Despite these notable
achievements, the visibility of the African woman in the socio-political and economic
scope over the last couple of years has gone to the dogs. Women continue to
face obstacles, and in some cases, dealing with retrogressive oppressive
policies and law.
While some African countries
continue to face serious political crisis or situations of armed conflicts, women
continue to be the main targets of violence, discrimination and stigmatization.
They are used as spoils of war, their very bodies turned to war themselves.
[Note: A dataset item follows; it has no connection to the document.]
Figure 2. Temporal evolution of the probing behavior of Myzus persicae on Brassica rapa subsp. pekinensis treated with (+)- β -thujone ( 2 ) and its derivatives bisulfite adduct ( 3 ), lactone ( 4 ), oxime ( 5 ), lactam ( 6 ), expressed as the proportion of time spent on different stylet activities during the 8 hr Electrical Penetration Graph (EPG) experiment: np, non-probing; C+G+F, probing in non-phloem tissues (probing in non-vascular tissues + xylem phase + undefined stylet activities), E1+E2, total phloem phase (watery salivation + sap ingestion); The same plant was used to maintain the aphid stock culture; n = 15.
Women in positions of power lack
support, sometimes ignored and their voices drowned by dissidents who deem
their opinions valueless. Women, despite comprising the highest population in
the world, lack conducive platforms to skew impactful policies, economically, politically
and socially.
In March 2012 Amina al-Filali who
was 16 years old, was forced to marry a man who had allegedly
raped her. After seven months of marriage to the 23-year-old man, she committed
suicide. Her parents and a judge had forced the marriage to ‘protect
the family honour’.
Article 475 of Morocco’s penal
code, first proposed by the country's Islamist-led government sanctions the
exoneration of a rapist if he married their victim. Needless to say, Amina’s
death sparked an international outcry that made lawmakers amend the law this
March.
As if on cue, Mozambique has
proposed a similar kind of amendment on a bill, propagated by the majority male
parliamentarians. Article 223 of the Penal Code states that a rapist can avoid
prosecution for his crime by marrying his victim - even if she is a
child. The amendment is to be tabled in parliament.
The ramifications of such a law
are horrific. Instead of freeing and protecting rape survivors from
their attackers, the law would essentially serve them up on a silver platter.
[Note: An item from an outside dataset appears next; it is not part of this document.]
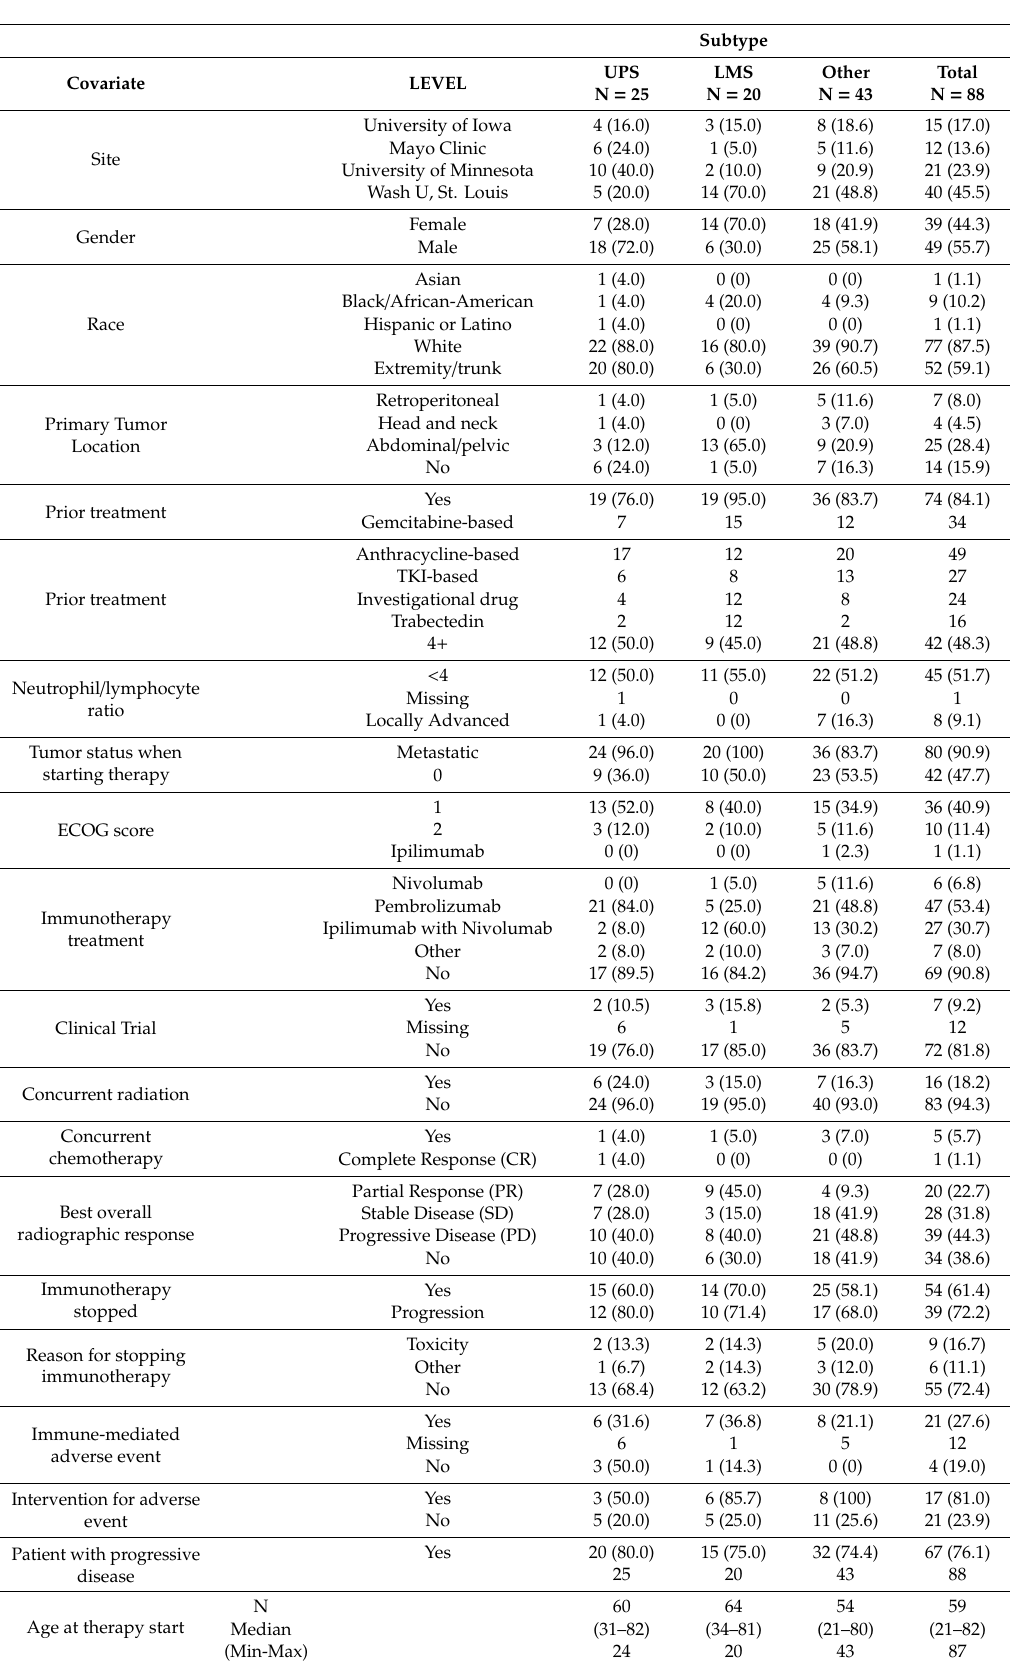
Table 1. Patient baseline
The law does not punish proven rapists, deter potential rapists, or protect
survivors and other women; it actually rewards rape and punishes the victim.
Uganda passed the
Anti-pornographic Law under the façade that it is aimed at eliminating “sexual
crimes against women and children including rape, child molestation and incest”.
This law criminalizes “dressing into cleavage-revealing blouses ('tops') that
excite sexual cravings in public, unless for educational and medical purposes
or during sports or cultural events”. This law, was again, drafted and
propelled by male lawmakers, and the women parliamentarians did not, and have
not objected to its enactment.
The list is not, cannot even be
exhausted, but these are just some of the many. WHERE ARE THE WOMEN VOICES IN AFRICA?
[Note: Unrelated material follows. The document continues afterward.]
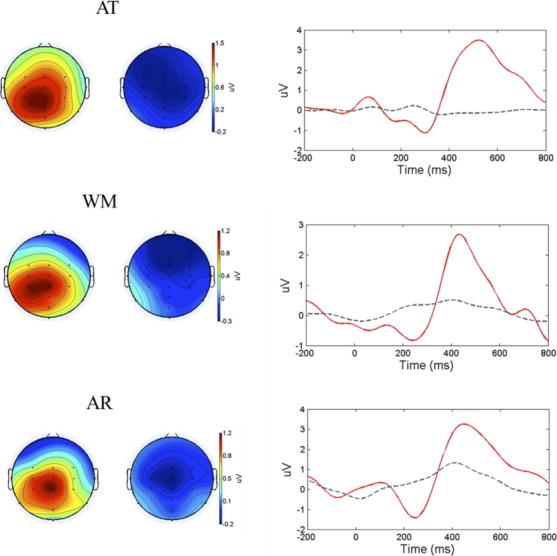
Group average scalp maps in all three tasks at 450 msec post stimulus onset. Attended (AT) and correct (WM and AR) topomaps on left side, unattended (AT) and incorrect (WM and AR) ERPs on right. ERP time courses for attended and correct (red line) versus unattended and incorrect (black line) over electrode CPz.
Have we again, let down our guard and retreated to the background as the gains
made are trumped upon in the name of “African-ness, culture, tradition,
religion”? Have we AGAIN, lost control to all aspects of our
health, in particular own sexuality, our fertility, that is basic to our
empowerment?
We
need to draw from the determination to the full enjoyment by women of all human
rights and fundamental freedoms and take effective actions against violations
of these rights and freedoms. These include backward, draconian,
heteronormative and patriarchal policies and laws that are persistently increasing
the burden of poverty on women and creating structural barriers to our
well-being.
That
amendment bill in Mozambique should be scrapped to oblivion, and you can
contribute to that, in your own way. Write to a lawmaker, blog, sign petitions
and tell someone about it. Speak out against oppression, against bigotry,
embrace self-freedom, self-thought and unapologetically live by it.